Melbourne would be the most appropriate city to stage such an EGM given it has the highest concentration of Woolworths poker machines and has only received one AGM visit from the company in the past decade.
Deciding the time and venue for such a meeting is entirely at the board’s discretion. Echo was apparently considering forcing Jeff Kennett and Packer to run the gauntlet of a parochial Queensland crowd at Jupiters on the Gold Coast.
Maybe the directors will let pokies-free Perth enjoy its first Woolworths shareholder meeting. There is also nothing stopping the meeting from being held in the tiny Tasmanian town of Penguin, the home of new CEO Grant O’Brien.
Rather than exploring venues, Woolworths is instead already running a cost argument for delaying GetUp!’s EGM petition. A company spokesman told Richard Willingham: “The AGM, which is just a few months away, is the appropriate forum and would avoid the unnecessary and considerable cost to our 432,000 shareholders for staging an extraordinary general meeting.”
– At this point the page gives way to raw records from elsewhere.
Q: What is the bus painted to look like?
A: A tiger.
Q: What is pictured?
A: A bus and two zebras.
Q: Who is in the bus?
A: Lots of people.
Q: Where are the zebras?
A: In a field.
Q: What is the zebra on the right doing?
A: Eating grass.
Echo Entertainment never tried this tactic with Packer. Instead, the board effectively negotiated away the EGM by rolling chairman John Storey.
Woolworths, which is the largest pokies operator in Australia, could always enter into negotiation with GetUp! on reforms that reduce the social damage caused by the $500 million-plus that punters lose playing its 13,000 high-intensity poker machines each year.
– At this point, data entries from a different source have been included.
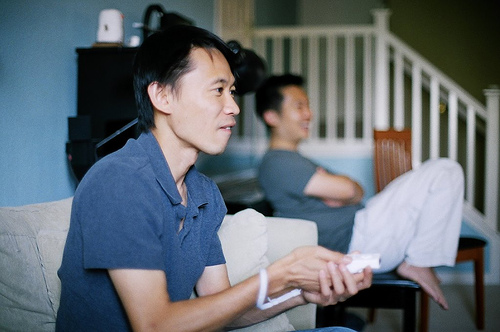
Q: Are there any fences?
A: No, there are no fences.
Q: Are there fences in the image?
A: No, there are no fences.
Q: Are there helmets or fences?
A: No, there are no fences or helmets.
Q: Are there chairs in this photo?
A: Yes, there is a chair.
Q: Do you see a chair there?
A: Yes, there is a chair.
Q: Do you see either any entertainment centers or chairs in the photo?
A: Yes, there is a chair.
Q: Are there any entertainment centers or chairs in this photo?
A: Yes, there is a chair.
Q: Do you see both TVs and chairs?
A: No, there is a chair but no televisions.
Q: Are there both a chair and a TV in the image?
A: No, there is a chair but no televisions.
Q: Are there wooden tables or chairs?
A: Yes, there is a wood chair.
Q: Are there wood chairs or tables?
A: Yes, there is a wood chair.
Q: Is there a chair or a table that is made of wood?
A: Yes, the chair is made of wood.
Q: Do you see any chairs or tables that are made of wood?
A: Yes, the chair is made of wood.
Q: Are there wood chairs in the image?
A: Yes, there is a wood chair.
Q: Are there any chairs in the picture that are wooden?
A: Yes, there is a chair that is wooden.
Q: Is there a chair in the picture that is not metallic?
A: Yes, there is a wooden chair.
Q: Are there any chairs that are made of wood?
A: Yes, there is a chair that is made of wood.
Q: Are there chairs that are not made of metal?
A: Yes, there is a chair that is made of wood.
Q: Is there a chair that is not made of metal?
A: Yes, there is a chair that is made of wood.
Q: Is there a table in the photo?
A: No, there are no tables.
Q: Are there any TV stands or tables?
A: No, there are no tables or TV stands.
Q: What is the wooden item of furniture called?
A: The piece of furniture is a chair.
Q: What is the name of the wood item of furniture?
A: The piece of furniture is a chair.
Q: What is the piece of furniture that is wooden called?
A: The piece of furniture is a chair.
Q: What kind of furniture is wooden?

Australia has the most concentrated grocery duopoly in the world, but Woolworths enjoys a huge lead over its key competitor Wesfarmers in the liquor, hotels and poker machines markets. Wesfarmers acquired about 3000 pokies when it overpaid for Coles in 2008 but the company is based in Perth where only low-intensity poker machines are allowed, and at one single venue, Packer’s Burswood Casino.
Wesfarmers has also taken a completely different approach to Woolworths when it comes to reaching out to critics and adjusting operating settings at its venues. Indeed, company executives are apparently meeting in Perth with representatives of GetUp! today.
Woolworths shareholders have raised concerns about the company’s giant pokies operation ever since former CEO Roger Corbett teamed with pokies billionaire Bruce Mathieson to buy the old Foster’s hotels business ALH for about $1.4 billion in 2004.
I ran for the board on an anti-pokies platform at the 2006 and 2010 AGMs.
In 2007, then CEO Michael Luscombe made the following extraordinary claim at the AGM: “A recent study that I’ve seen – in fact, two studies – also said that problem gambling is not purely associated with electronic gaming machines. Equally, it applies to those that buy lottery tickets, wager on horses, and gamble in casinos. The percentages of problem gamblers are exactly the same.”
Actually, poker machines are the cause of more than 80% of problem gambling issues in Australia.
In 2009, Senator Xenophon teamed with anti-pokies campaigner Paul Bendat to gather the necessary 100 signatures for what is called a S249P statement calling for Woolworths to get out of the poker machine business. This was a 2001 amendment to the Corporations Act, which forced companies to distribute a statement of up to 1000 words to all members attached to the notice of meeting.
While the Xenophon statement caused the Woolies pokies business to become the dominant topic debated at the 2009 AGM, there was no attached resolution to vote on.
That is where the GetUp! proposal is difficult. Shareholders are being asked to formally mandate that Woolworths completely transition to machines with $1 maximum bets by 2016. This is what the Productivity Commission recommended and what Senator Xenophon, Andrew Wilkie and the Greens are all now unanimously supporting.
While Clubs NSW is regarded as the most intransigent players in this debate, it will be very interesting to see whether Woolworths or Wesfarmers makes a bold move in this direction over the coming weeks.